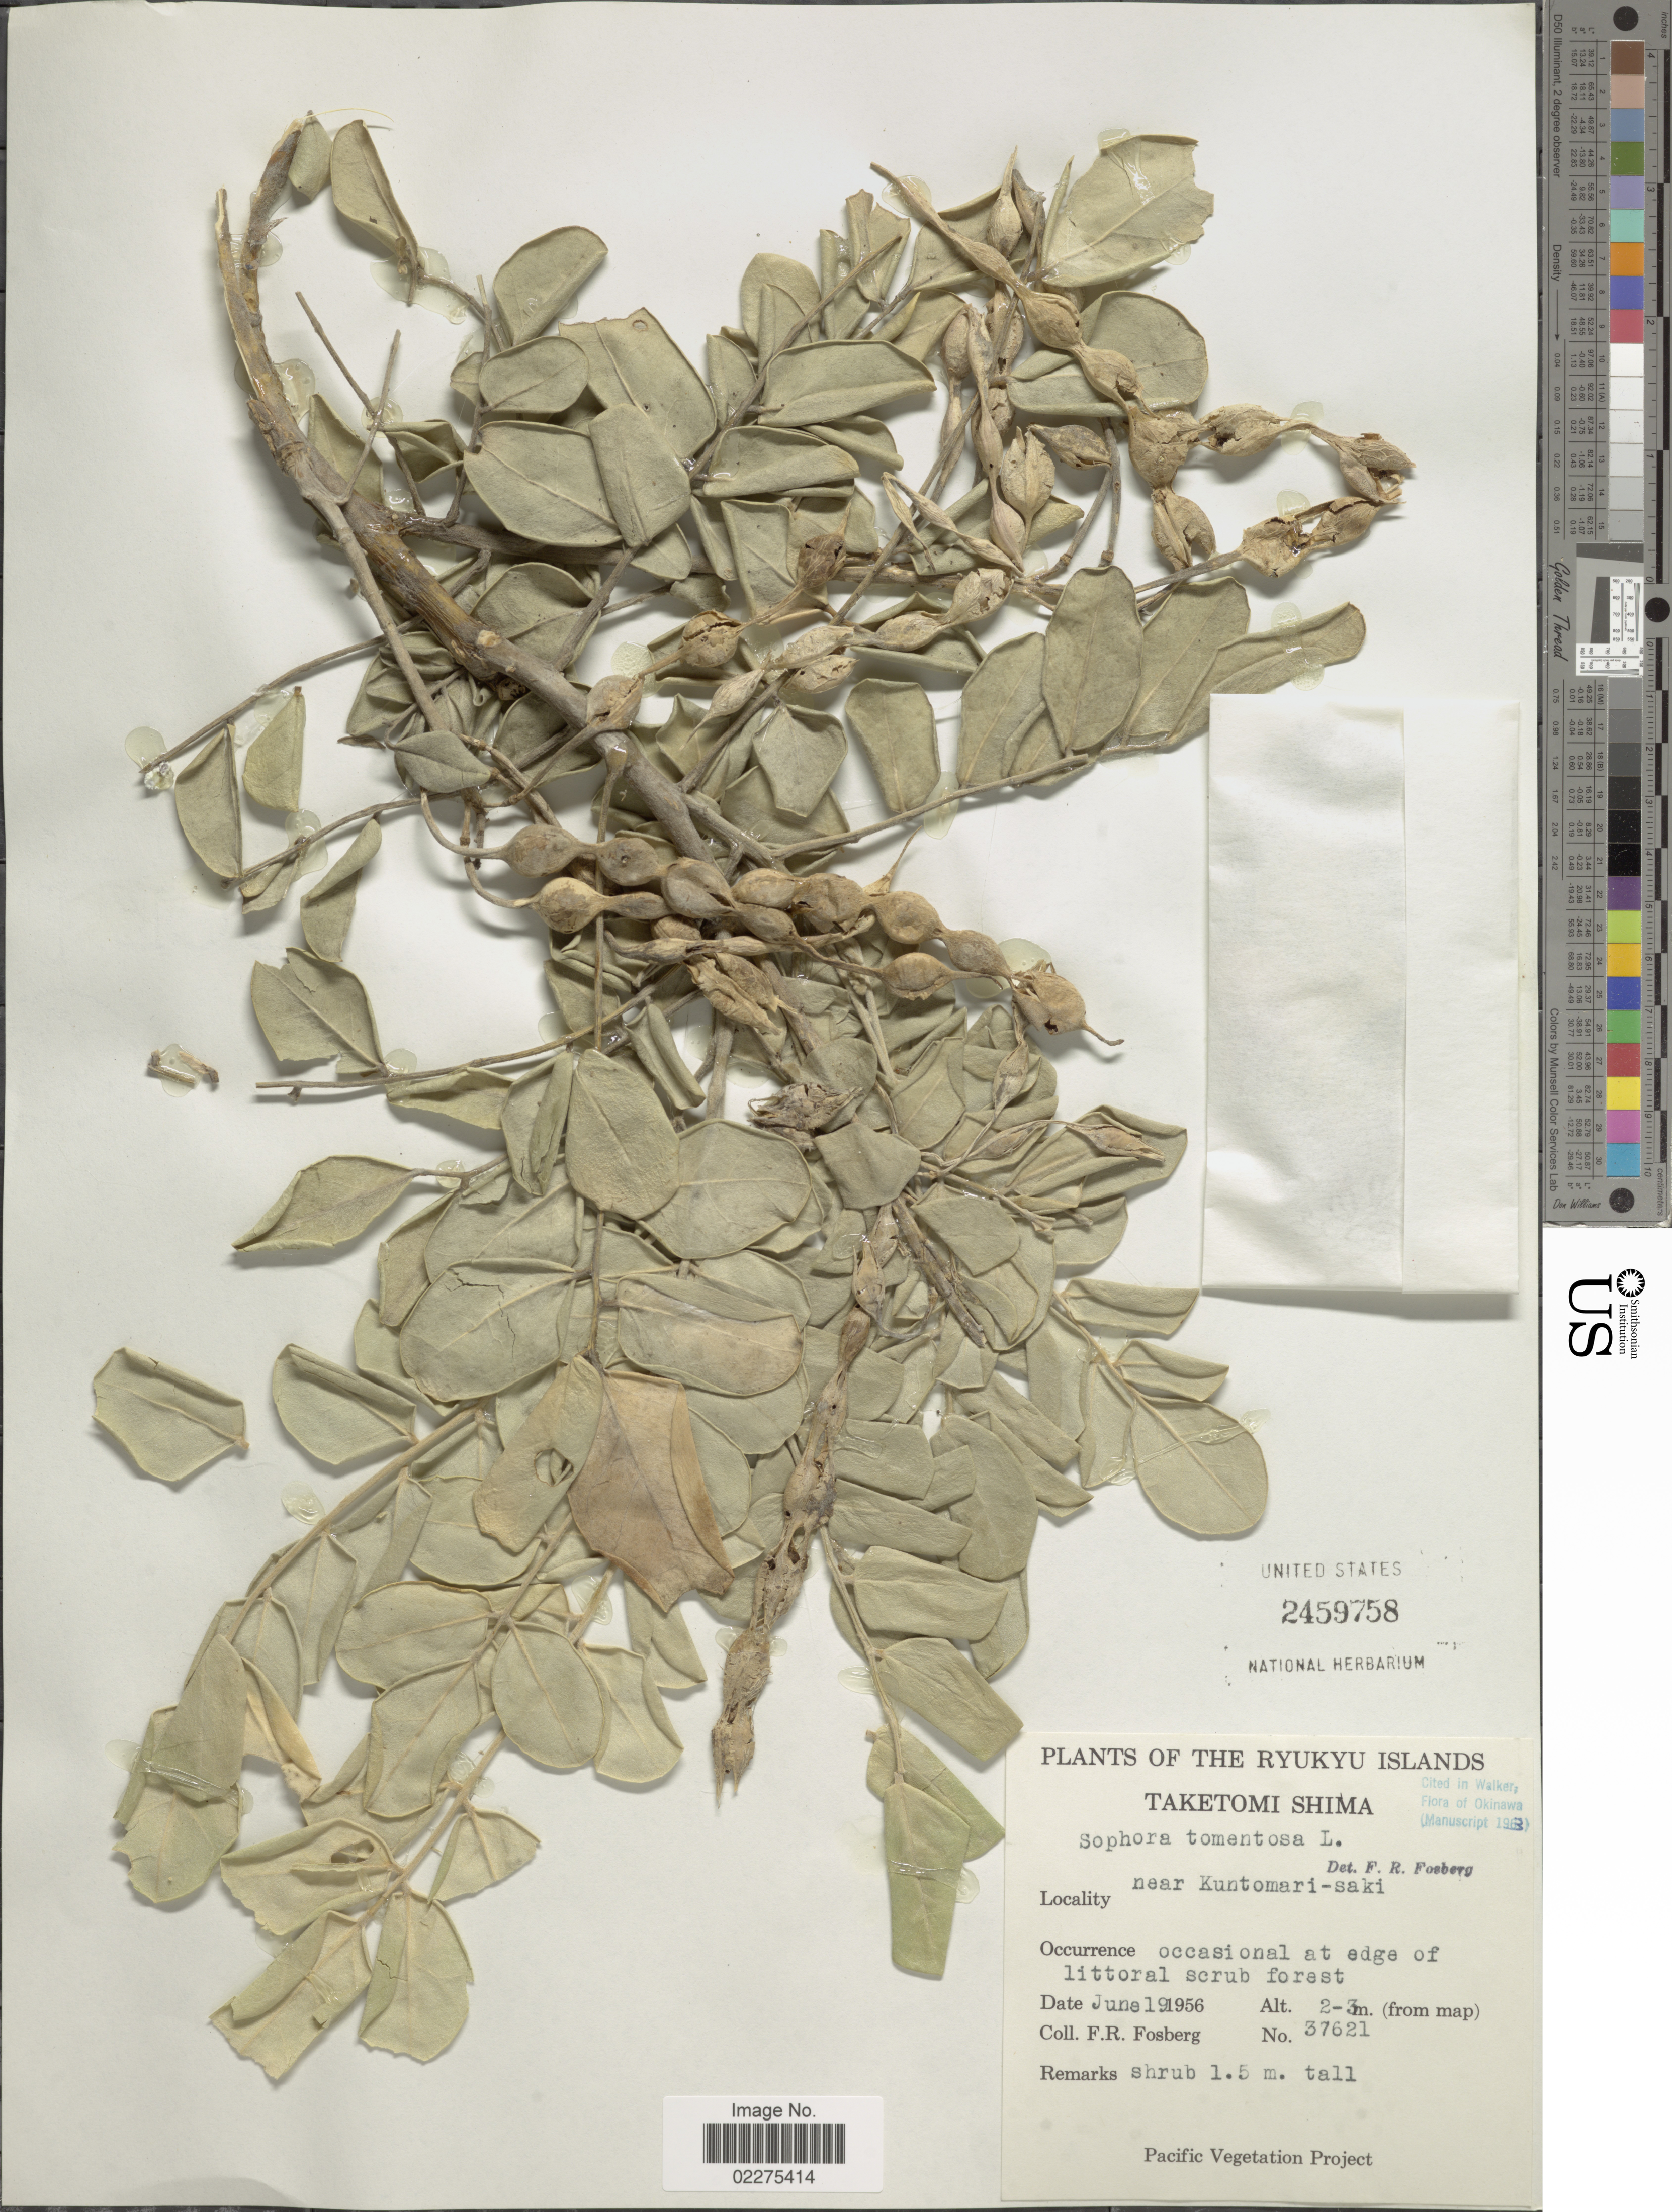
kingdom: Plantae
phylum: Tracheophyta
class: Magnoliopsida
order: Fabales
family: Fabaceae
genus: Sophora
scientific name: Sophora tomentosa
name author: L.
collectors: F. R. Fosberg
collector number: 37621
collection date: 1956-06-19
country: Japan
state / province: Okinawa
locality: The Ryukyu Islands. Taketomi Shima. near Kuntomari-saki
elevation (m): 2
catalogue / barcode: US 2459758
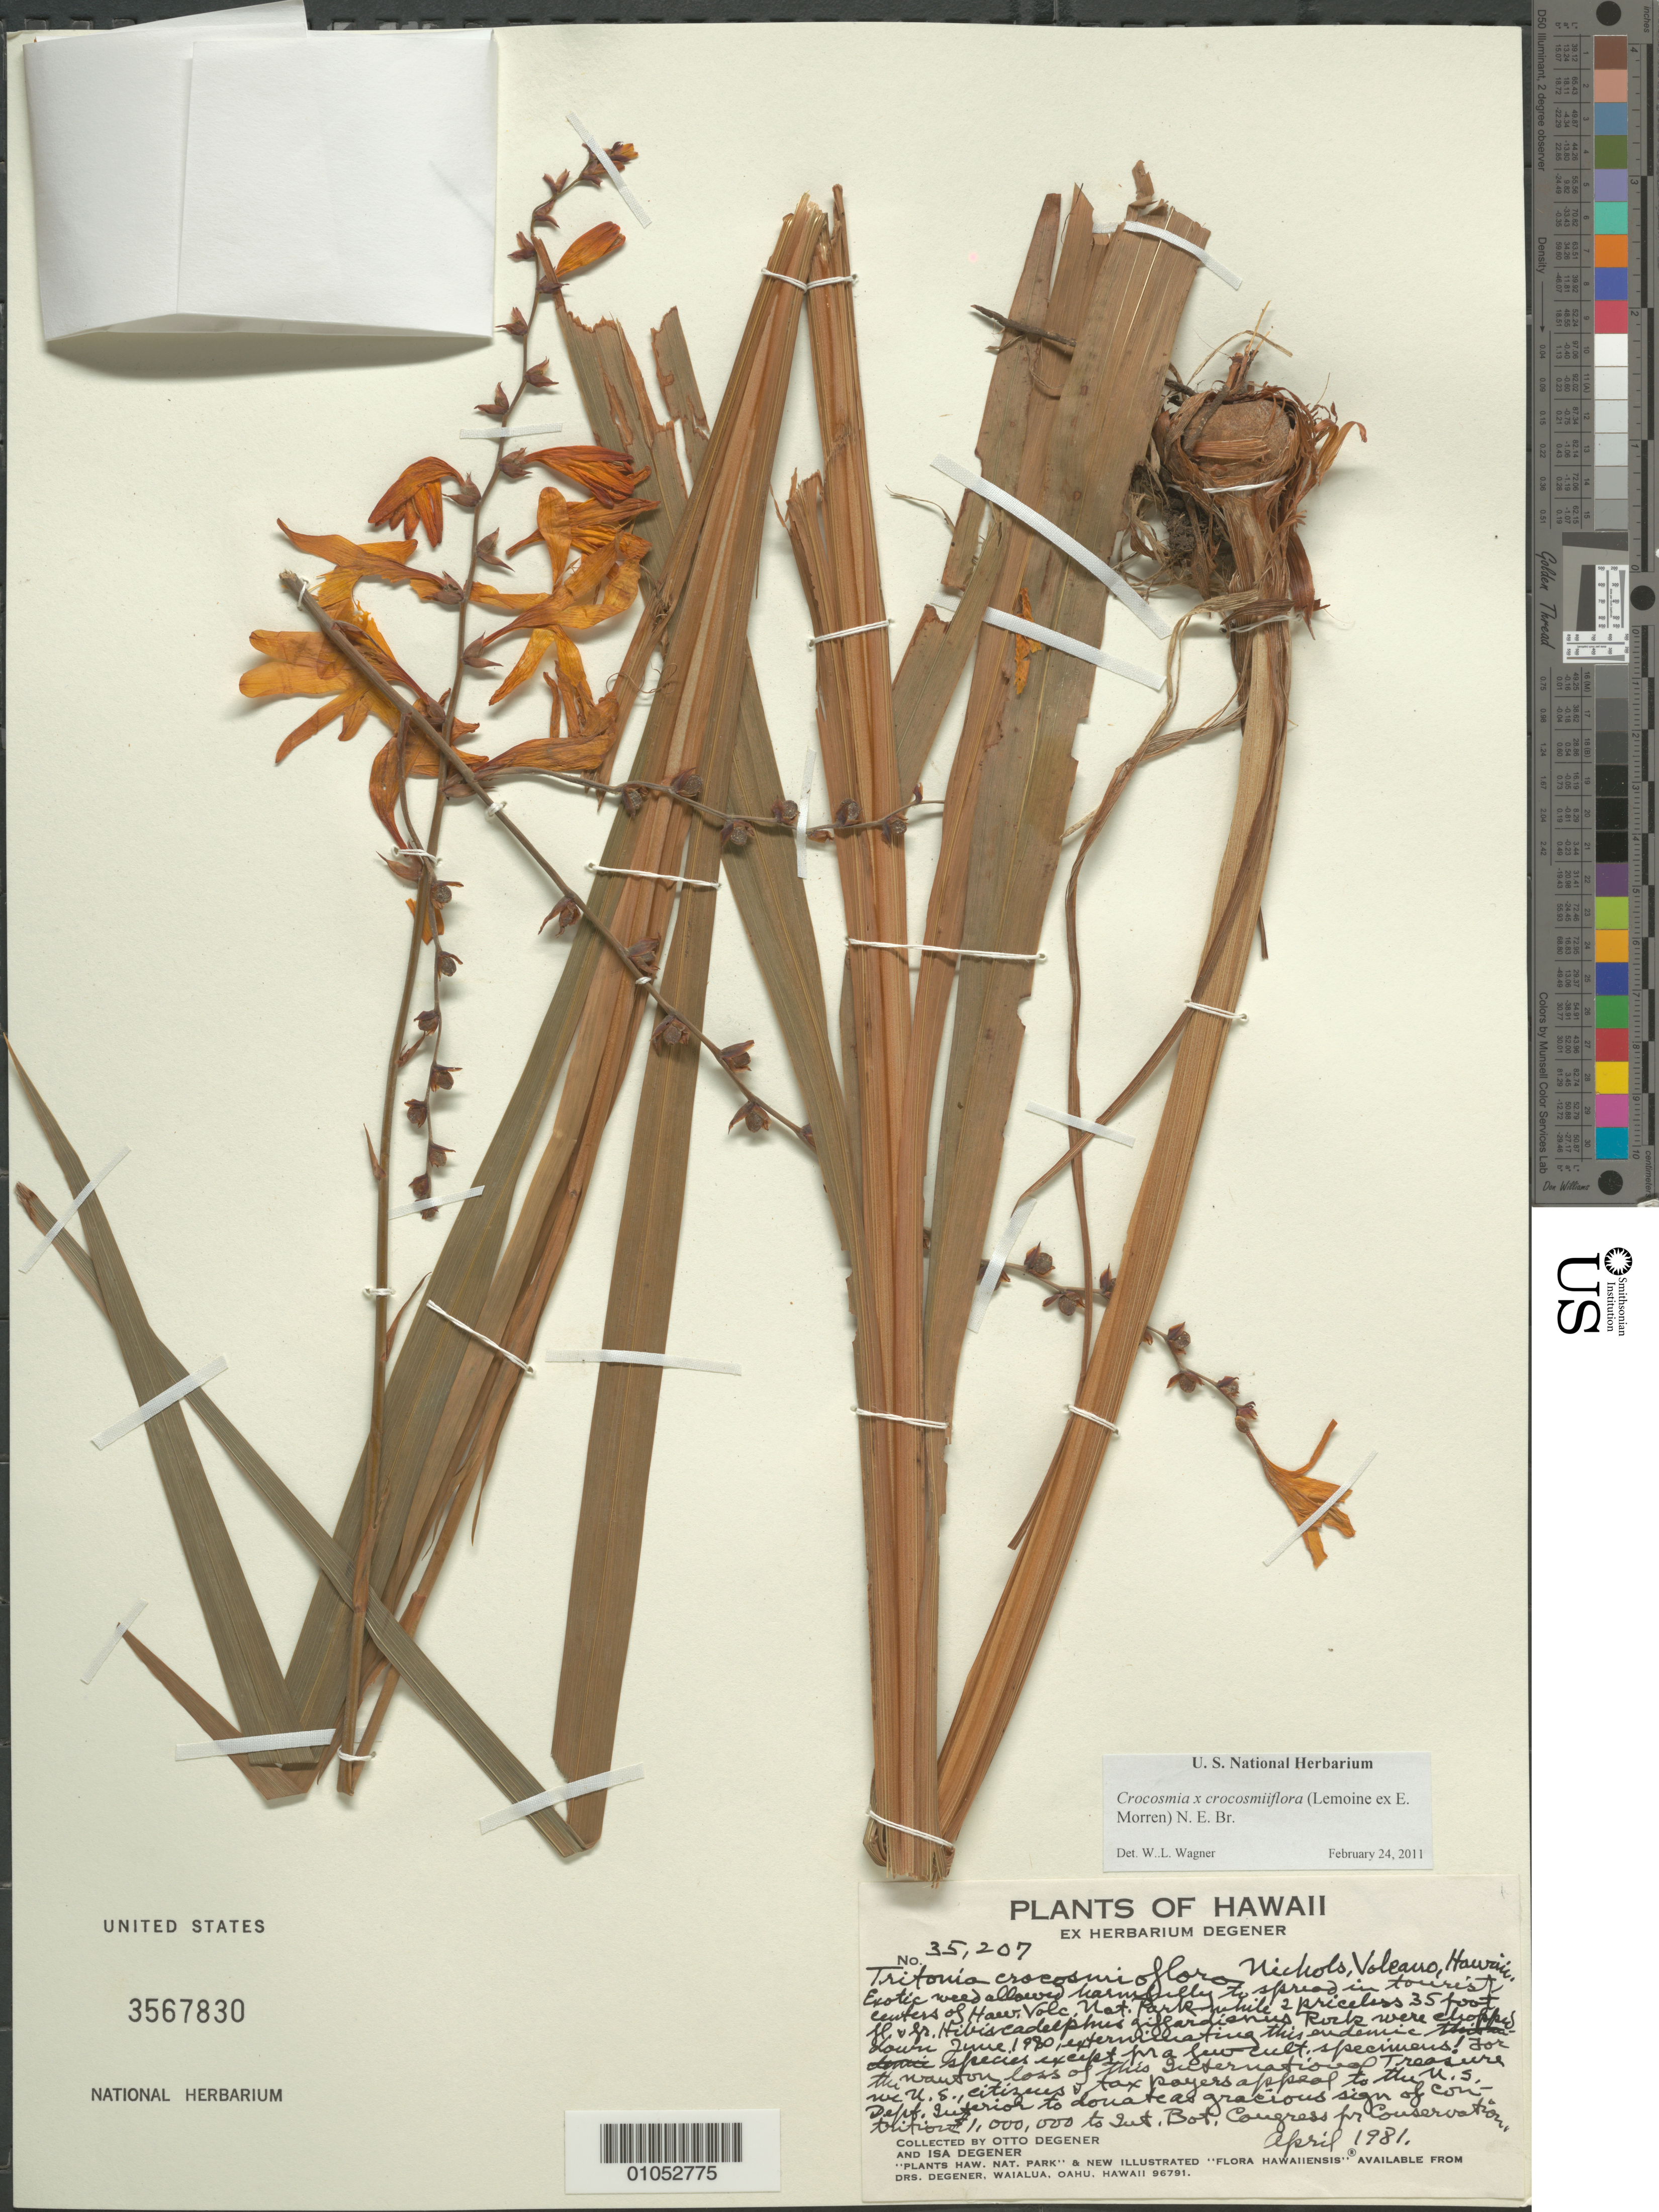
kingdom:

Stated task
Rewrite every one of the records above, changing "collectors" to "collected by" and leaving everything else unchanged. Leave the pictures out of your answer.

Solution to the exercise
kingdom: Plantae
phylum: Tracheophyta
class: Magnoliopsida
order: Fabales
family: Fabaceae
genus: Sophora
scientific name: Sophora tomentosa
name author: L.
collected by: F. R. Fosberg
collector number: 37621
collection date: 1956-06-19
country: Japan
state / province: Okinawa
locality: The Ryukyu Islands. Taketomi Shima. near Kuntomari-saki
elevation (m): 2
catalogue / barcode: US 2459758
kingdom:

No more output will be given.